The pursuit of practical quantum utility on near-term quantum processors is critically challenged by their inherent noise. Quantum error mitigation (QEM) techniques are leading solutions to improve computation fidelity with relatively low qubit-overhead, while full-scale quantum error correction remains a distant goal. However, QEM techniques incur substantial measurement overheads, especially when applied to families of quantum circuits parameterized by classical inputs. Focusing on zero-noise extrapolation (ZNE), a widely adopted QEM technique, here we devise the surrogate-enabled ZNE (S-ZNE), which leverages classical learning surrogates to perform ZNE entirely on the classical side. Unlike conventional ZNE, whose measurement cost scales linearly with the number of circuits, S-ZNE requires only constant measurement overhead for an entire family of quantum circuits, offering superior scalability. Theoretical analysis indicates that S-ZNE achieves accuracy comparable to conventional ZNE in many practical scenarios, and numerical experiments on up to 100-qubit ground-state energy and quantum metrology tasks confirm its effectiveness. Our approach provides a template that can be effectively extended to other quantum error mitigation protocols, opening a promising path toward scalable error mitigation.

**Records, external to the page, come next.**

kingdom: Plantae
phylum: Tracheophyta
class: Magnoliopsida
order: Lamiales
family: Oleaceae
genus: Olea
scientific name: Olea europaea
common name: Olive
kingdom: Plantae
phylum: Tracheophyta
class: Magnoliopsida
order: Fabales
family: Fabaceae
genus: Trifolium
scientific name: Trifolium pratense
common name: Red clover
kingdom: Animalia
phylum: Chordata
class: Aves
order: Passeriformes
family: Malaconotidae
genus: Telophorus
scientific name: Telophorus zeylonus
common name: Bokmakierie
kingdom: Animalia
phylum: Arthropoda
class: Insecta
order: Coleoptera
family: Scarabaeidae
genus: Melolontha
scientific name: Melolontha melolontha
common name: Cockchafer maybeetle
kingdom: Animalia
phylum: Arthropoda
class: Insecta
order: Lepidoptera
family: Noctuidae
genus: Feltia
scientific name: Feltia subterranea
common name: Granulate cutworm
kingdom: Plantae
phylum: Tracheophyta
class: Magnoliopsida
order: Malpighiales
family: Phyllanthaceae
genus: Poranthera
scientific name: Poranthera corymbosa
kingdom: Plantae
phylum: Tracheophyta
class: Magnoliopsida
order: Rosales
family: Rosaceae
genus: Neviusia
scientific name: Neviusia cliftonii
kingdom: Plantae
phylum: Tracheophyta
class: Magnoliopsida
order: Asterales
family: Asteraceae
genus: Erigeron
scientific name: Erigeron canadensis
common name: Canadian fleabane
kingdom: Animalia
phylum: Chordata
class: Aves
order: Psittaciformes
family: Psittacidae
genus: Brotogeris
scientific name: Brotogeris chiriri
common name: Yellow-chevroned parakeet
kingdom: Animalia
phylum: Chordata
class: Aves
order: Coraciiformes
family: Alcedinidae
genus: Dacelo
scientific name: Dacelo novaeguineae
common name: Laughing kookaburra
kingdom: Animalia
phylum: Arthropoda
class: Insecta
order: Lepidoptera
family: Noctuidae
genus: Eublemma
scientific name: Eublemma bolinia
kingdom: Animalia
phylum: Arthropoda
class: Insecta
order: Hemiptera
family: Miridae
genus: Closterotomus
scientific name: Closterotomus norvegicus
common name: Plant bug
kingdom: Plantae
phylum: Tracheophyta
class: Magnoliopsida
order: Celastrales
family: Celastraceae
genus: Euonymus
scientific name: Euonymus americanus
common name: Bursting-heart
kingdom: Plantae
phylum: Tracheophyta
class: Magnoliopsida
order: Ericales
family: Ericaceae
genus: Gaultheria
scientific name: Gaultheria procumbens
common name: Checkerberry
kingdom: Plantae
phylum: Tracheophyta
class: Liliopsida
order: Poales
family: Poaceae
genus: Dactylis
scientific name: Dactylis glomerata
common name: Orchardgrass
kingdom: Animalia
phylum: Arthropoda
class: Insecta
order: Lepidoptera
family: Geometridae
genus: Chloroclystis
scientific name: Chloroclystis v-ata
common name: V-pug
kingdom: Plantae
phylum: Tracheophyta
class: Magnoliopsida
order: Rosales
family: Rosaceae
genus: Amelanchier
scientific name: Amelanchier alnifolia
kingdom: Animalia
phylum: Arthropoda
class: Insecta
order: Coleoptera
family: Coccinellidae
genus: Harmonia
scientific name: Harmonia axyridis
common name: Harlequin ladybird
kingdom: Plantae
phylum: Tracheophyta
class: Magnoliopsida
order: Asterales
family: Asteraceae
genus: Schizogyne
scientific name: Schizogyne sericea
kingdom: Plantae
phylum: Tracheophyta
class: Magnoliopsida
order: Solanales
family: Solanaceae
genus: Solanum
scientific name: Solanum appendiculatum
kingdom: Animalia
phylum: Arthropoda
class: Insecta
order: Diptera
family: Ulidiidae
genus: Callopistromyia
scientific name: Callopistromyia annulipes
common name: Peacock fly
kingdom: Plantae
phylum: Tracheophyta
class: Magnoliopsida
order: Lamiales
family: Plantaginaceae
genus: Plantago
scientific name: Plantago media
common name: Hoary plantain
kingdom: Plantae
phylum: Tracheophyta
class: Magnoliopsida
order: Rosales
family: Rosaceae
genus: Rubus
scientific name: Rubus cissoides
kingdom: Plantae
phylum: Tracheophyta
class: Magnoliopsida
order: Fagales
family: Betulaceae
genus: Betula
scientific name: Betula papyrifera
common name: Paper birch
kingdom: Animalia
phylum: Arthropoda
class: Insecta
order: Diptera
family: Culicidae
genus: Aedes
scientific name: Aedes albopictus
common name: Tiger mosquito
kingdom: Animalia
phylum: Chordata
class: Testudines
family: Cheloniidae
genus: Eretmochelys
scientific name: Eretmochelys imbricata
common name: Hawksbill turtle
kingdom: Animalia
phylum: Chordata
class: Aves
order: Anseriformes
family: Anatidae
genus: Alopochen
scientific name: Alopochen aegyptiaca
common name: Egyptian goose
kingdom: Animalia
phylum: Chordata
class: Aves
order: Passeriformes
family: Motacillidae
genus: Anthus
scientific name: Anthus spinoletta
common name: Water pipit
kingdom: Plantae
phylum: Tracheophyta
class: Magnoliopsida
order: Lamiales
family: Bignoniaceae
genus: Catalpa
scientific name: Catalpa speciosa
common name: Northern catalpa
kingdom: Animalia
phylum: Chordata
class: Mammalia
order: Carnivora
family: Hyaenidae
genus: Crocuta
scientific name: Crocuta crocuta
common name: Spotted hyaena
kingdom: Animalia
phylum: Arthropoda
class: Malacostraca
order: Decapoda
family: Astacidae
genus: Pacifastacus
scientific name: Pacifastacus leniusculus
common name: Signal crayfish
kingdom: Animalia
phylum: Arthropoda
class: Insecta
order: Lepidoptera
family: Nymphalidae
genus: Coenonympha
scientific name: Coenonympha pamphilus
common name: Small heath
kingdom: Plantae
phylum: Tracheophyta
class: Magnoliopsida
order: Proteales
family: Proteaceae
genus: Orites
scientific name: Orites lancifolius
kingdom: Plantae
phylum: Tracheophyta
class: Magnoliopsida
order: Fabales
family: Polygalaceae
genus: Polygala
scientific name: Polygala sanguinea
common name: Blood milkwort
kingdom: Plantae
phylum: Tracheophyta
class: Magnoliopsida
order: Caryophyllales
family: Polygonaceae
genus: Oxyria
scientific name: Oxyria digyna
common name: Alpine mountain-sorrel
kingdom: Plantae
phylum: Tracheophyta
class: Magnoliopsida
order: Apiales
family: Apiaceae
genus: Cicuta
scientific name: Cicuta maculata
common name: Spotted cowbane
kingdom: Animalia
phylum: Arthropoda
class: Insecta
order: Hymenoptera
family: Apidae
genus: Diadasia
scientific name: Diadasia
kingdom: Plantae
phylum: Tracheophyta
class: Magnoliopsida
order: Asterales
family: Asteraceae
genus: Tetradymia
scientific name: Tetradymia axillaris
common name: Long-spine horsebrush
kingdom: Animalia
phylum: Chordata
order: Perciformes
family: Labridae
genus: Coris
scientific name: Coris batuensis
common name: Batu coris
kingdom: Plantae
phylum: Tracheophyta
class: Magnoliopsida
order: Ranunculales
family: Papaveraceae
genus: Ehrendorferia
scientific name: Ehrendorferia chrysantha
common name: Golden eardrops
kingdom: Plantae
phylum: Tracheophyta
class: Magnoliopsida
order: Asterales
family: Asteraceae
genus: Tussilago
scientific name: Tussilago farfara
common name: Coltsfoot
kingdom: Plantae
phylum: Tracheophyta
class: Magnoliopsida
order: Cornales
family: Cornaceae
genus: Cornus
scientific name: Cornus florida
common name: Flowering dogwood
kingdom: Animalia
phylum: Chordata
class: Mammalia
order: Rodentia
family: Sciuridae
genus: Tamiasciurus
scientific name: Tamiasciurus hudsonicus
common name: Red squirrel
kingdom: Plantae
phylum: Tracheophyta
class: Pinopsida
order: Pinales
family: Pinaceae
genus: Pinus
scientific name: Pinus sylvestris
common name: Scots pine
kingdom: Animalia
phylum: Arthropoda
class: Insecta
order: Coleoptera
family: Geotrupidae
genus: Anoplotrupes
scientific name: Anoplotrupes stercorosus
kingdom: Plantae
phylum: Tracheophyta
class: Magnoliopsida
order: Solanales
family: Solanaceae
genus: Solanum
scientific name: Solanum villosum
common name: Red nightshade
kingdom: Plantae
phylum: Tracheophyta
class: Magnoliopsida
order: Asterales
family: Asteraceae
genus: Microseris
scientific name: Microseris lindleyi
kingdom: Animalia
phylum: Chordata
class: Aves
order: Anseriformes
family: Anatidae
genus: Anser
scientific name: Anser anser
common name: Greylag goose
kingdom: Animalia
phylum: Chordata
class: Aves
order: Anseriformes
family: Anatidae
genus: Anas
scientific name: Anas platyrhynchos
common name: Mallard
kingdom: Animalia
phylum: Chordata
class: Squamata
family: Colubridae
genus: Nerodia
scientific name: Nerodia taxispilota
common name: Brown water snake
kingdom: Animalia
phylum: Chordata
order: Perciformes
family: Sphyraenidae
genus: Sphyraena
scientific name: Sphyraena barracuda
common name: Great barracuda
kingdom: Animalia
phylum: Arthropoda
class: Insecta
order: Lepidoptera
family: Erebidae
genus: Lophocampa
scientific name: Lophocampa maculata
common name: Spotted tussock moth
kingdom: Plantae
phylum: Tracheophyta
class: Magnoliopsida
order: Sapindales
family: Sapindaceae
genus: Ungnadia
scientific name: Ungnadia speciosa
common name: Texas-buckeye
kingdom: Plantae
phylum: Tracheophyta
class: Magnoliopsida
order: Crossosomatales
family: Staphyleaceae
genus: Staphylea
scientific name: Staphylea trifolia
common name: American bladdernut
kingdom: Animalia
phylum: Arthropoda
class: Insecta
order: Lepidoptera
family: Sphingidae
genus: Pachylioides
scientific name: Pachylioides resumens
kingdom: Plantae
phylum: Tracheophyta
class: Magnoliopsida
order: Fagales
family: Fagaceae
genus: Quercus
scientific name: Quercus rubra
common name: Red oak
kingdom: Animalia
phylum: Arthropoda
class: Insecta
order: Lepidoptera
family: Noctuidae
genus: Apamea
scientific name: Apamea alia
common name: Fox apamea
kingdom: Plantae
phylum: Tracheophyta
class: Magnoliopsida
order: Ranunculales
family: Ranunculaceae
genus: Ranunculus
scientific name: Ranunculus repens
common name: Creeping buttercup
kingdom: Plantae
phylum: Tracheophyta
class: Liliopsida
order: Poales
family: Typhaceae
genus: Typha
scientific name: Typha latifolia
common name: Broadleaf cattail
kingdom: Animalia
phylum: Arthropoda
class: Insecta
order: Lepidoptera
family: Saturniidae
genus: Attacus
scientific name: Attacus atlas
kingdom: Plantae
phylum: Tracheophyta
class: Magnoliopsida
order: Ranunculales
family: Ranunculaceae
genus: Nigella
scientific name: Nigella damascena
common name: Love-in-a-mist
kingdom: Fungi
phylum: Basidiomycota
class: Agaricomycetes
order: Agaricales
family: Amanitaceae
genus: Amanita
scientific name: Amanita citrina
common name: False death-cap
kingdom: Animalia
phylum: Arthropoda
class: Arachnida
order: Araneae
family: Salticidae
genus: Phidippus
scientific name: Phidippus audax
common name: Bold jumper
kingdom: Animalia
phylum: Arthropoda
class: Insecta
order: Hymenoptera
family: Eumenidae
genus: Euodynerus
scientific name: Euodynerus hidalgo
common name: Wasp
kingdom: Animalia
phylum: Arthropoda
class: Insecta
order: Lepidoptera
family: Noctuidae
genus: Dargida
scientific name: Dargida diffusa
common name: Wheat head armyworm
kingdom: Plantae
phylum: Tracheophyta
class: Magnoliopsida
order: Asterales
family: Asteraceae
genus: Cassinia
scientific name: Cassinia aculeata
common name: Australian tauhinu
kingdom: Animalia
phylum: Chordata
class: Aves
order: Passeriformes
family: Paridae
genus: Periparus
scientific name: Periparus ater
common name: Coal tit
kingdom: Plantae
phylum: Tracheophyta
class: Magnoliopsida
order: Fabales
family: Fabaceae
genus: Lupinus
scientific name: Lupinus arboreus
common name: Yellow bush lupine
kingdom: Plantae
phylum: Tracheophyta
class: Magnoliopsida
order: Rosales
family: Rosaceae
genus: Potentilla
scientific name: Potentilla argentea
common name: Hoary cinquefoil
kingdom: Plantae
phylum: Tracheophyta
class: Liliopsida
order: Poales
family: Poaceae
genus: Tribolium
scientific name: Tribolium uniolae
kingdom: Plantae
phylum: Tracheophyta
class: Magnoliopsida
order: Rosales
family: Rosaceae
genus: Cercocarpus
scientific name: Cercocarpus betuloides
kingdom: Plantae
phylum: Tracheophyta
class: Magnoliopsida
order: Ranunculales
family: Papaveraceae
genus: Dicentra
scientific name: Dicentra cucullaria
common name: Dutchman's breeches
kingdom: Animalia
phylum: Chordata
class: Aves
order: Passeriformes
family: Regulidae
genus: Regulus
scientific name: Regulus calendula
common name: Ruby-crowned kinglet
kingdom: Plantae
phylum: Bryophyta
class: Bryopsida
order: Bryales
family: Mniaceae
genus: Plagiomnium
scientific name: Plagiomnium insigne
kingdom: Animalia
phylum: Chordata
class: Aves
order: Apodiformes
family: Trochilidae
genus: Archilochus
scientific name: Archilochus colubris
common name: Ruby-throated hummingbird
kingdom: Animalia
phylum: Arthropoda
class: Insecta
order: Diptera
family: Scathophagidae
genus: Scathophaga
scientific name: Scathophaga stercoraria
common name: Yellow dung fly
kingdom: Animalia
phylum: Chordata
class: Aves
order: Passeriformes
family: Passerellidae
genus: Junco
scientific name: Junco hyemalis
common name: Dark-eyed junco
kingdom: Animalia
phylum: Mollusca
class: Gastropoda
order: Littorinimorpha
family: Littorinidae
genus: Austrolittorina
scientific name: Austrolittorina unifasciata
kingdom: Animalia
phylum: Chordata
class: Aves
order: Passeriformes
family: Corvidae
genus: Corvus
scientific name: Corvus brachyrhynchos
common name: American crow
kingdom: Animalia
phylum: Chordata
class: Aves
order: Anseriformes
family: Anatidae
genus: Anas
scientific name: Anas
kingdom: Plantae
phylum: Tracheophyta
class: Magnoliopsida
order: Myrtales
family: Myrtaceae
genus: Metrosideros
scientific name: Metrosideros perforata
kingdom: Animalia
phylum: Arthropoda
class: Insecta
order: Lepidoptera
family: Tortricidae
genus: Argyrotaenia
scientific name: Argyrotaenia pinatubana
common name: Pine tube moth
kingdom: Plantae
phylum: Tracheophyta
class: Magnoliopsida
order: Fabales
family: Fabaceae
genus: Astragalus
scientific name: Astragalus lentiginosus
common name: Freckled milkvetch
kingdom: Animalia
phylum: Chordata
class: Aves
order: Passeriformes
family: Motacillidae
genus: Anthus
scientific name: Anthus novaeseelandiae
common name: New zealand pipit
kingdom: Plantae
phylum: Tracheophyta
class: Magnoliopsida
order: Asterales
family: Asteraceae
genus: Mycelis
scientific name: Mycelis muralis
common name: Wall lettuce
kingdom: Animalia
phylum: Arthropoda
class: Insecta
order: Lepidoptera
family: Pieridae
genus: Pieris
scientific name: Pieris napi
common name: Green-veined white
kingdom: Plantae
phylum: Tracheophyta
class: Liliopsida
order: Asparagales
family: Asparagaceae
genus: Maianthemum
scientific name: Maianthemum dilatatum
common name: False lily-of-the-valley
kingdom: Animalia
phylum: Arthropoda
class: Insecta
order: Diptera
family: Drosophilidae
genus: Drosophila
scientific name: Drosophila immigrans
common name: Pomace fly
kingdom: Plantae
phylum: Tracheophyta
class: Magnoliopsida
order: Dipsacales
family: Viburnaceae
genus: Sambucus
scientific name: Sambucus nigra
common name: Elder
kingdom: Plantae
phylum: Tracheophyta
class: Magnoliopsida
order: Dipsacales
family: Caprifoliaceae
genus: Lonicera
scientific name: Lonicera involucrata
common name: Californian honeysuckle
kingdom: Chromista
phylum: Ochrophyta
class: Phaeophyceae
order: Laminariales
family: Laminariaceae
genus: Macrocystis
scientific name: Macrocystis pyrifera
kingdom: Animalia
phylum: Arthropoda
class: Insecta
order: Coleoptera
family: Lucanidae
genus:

翻译：在近期量子处理器上实现实用量子优势的追求，因其固有噪声而面临严峻挑战。量子误差缓解（QEM）技术是当前以较低量子比特开销提升计算保真度的主流解决方案，而全规模的量子纠错仍是一个遥远目标。然而，QEM技术会带来显著的测量开销，尤其当应用于由经典输入参数化的量子电路族时。聚焦于广泛采用的量子误差缓解技术——零噪声外推（ZNE），本文设计了代理辅助的ZNE（S-ZNE），该方法利用经典学习代理在经典侧完全执行ZNE。与传统ZNE的测量成本随电路数量线性增长不同，S-ZNE对整个量子电路族仅需恒定的测量开销，具备更优的可扩展性。理论分析表明，在许多实际场景中，S-ZNE能达到与传统ZNE相当的精度；在多达100量子比特的基态能量和量子计量任务上的数值实验也验证了其有效性。我们的方法为有效扩展至其他量子误差缓解协议提供了模板，开辟了一条通向可扩展误差缓解的有前景的路径。